Our comparison of the deduced amino acid sequences of the subtype H9N2 viruses from Bangladesh revealed that, in positions that were previously identified as important for host specificity, unique substitutions whose functions are unknown have become fixed. In the RBS of the HA protein, the Q227I substitution was in 35 of 44 isolates. This substitution was previously identified in subtype H9N2 viruses from Pakistan and the Middle East but was not found in any of the reference strains. The other unique substitutions were in the M2 protein (E16V and I28F, 43 isolates) and the PB1-F2 protein (R79L, 40 isolates) (Figure 4). Alignment of the M2 proteins showed that 41 of the 44 isolates had a substitution at position 31 (S31N), suggesting resistance to M2-blocker antiviral drugs such as amantadine.

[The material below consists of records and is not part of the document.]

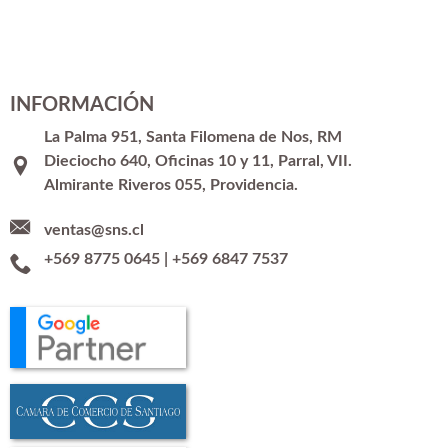
INFORMACIÓN
La Palma 951, Santa Filomena de Nos, RM
Dieciocho 640, Oficinas 10 y 11, Parral, VII.
Almirante Riveros 055, Providencia.
ventas@sns.cl
+569 8775 0645
|
+569 6847 7537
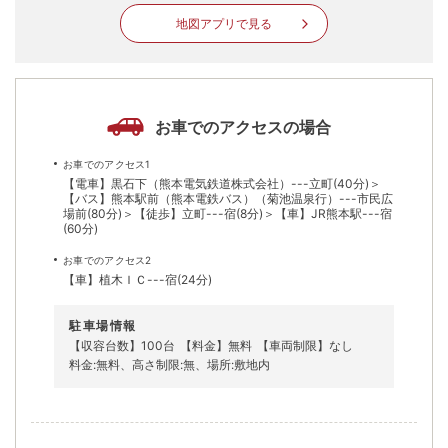
地図アプリで見る
お車でのアクセスの場合
お車でのアクセス1
【電車】黒石下（熊本電気鉄道株式会社）---立町(40分)＞
【バス】熊本駅前（熊本電鉄バス）（菊池温泉行）---市民広
場前(80分)＞【徒歩】立町---宿(8分)＞【車】JR熊本駅---宿
(60分)
お車でのアクセス2
【車】植木ＩＣ---宿(24分)
駐車場情報
【収容台数】100台
【料金】無料
【車両制限】なし
料金:無料、高さ制限:無、場所:敷地内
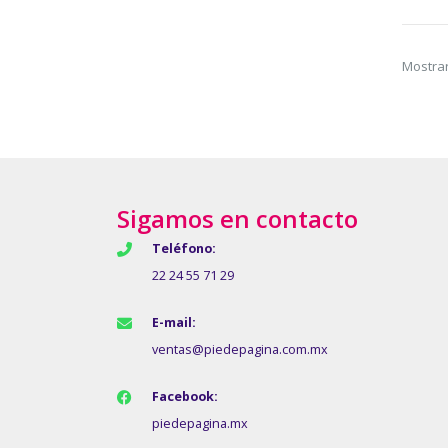
Mostrar
Sigamos en contacto
Teléfono:
22 24 55 71 29
E-mail:
ventas@piedepagina.com.mx
Facebook:
piedepagina.mx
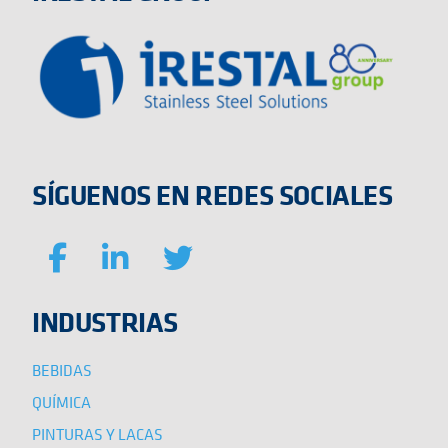
SÍGUENOS EN REDES SOCIALES
INDUSTRIAS
BEBIDAS
QUÍMICA
PINTURAS Y LACAS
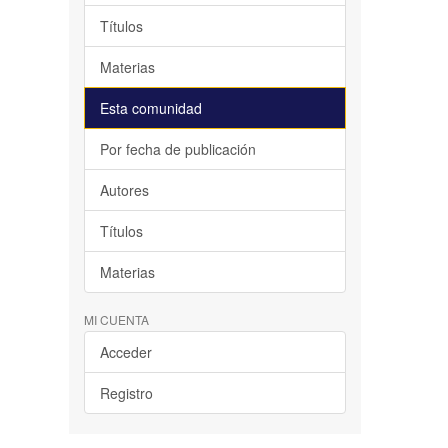
Títulos
Materias
Esta comunidad
Por fecha de publicación
Autores
Títulos
Materias
MI CUENTA
Acceder
Registro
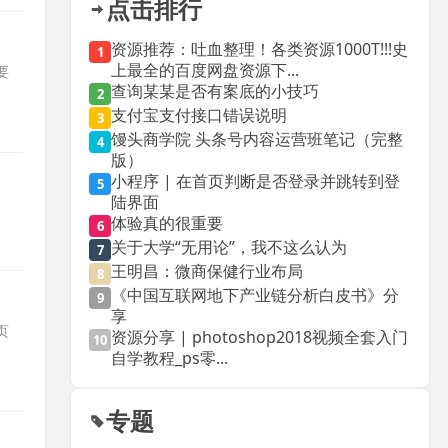
点击排行
资源推荐：吐血整理！各类资源1000T!!!史
1
上最全的百度网盘资源下...
要
查询某某是否有案底的小技巧
2
支付宝支付接口错误说明
3
馒头商学院 头条号内容运营班笔记（完整
4
版）
小程序 | 在首页判断是否登录并跳转到登
5
陆界面
体验真的很重要
6
关于大学“无用论”，我不这么认为
7
王明昌：微商保健行业布局
8
《中国互联网地下产业链分析白皮书》分
9
享
页
资源分享 | photoshop2018视频全套入门
10
自学教程_ps零...
专题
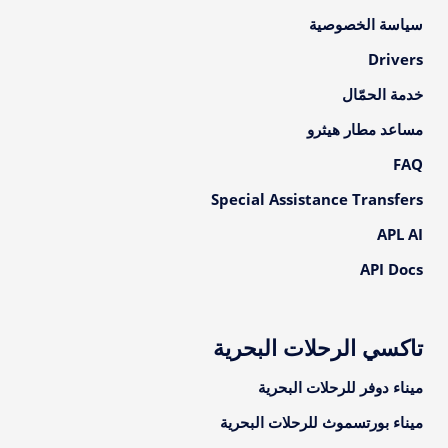
سياسة الخصوصية
Drivers
خدمة الحمّال
مساعد مطار هيثرو
FAQ
Special Assistance Transfers
APL AI
API Docs
تاكسي الرحلات البحرية
ميناء دوفر للرحلات البحرية
ميناء بورتسموث للرحلات البحرية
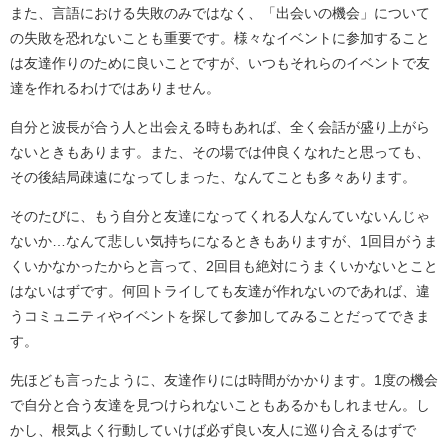
また、言語における失敗のみではなく、「出会いの機会」について
の失敗を恐れないことも重要です。様々なイベントに参加すること
は友達作りのために良いことですが、いつもそれらのイベントで友
達を作れるわけではありません。
自分と波長が合う人と出会える時もあれば、全く会話が盛り上がら
ないときもあります。また、その場では仲良くなれたと思っても、
その後結局疎遠になってしまった、なんてことも多々あります。
そのたびに、もう自分と友達になってくれる人なんていないんじゃ
ないか…なんて悲しい気持ちになるときもありますが、1回目がうま
くいかなかったからと言って、2回目も絶対にうまくいかないとこと
はないはずです。何回トライしても友達が作れないのであれば、違
うコミュニティやイベントを探して参加してみることだってできま
す。
先ほども言ったように、友達作りには時間がかかります。1度の機会
で自分と合う友達を見つけられないこともあるかもしれません。し
かし、根気よく行動していけば必ず良い友人に巡り合えるはずで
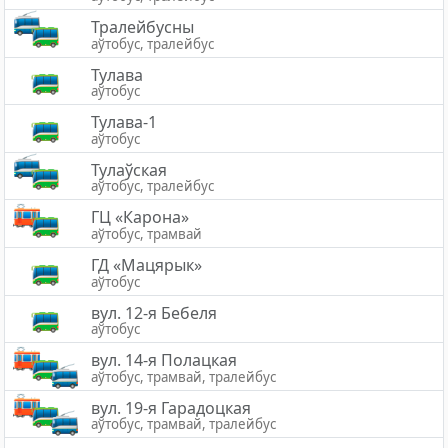
Тралейбусны
аўтобус, тралейбус
Тулава
аўтобус
Тулава-1
аўтобус
Тулаўская
аўтобус, тралейбус
ГЦ «Карона»
аўтобус, трамвай
ГД «Мацярык»
аўтобус
вул. 12-я Бебеля
аўтобус
вул. 14-я Полацкая
аўтобус, трамвай, тралейбус
вул. 19-я Гарадоцкая
аўтобус, трамвай, тралейбус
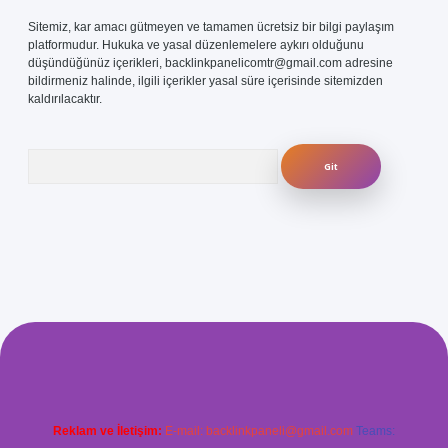
Sitemiz, kar amacı gütmeyen ve tamamen ücretsiz bir bilgi paylaşım
platformudur. Hukuka ve yasal düzenlemelere aykırı olduğunu
düşündüğünüz içerikleri,
backlinkpanelicomtr@gmail.com
adresine
bildirmeniz halinde, ilgili içerikler yasal süre içerisinde sitemizden
kaldırılacaktır.
Arama
com/
betexper güvenilir mi
elexbetgiris.org
Reklam ve İletişim:
E-mail:
backlinkpaneli@gmail.com
Teams:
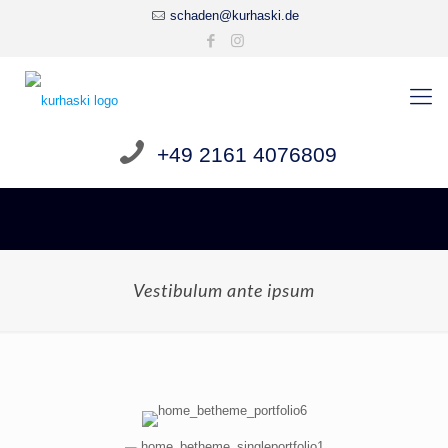
schaden@kurhaski.de
+49 2161 4076809
Vestibulum ante ipsum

The amino acid sequence of the HA1/HA2-connecting peptide of HA is a major determinant of pathogenicity in terrestrial poultry, and the pathogenicity of highly pathogenic subtype H5N1 and H7N3 viruses is influenced by the presence of a polybasic cleavage site in the connecting peptide (32). The amino acid sequences of the cleavage site of the HA1/HA2 junction in the subtype H9N2 viruses from Bangladesh possessed 4 cleavage motifs (Figure 4). Of the 44 isolates we tested, 28 had the KSKR/GLF motif (identified in all recent poultry isolates and a 2011 quail isolate); 14 isolates had the KSSR/GLF motif (identified in chickens, ducks, and older quail isolates); and 1 duck and 1 pigeon isolate had the ASDR/GLF and KASR/GLF motifs, respectively. Thus, the altered amino acid sequences in the connecting peptide of viruses we analyzed were distinct from the RSSR/GLF motif found in the connecting peptides of prototype subtype H9N2 viruses. This finding is clear evidence of genetic variation within isolates from different poultry species.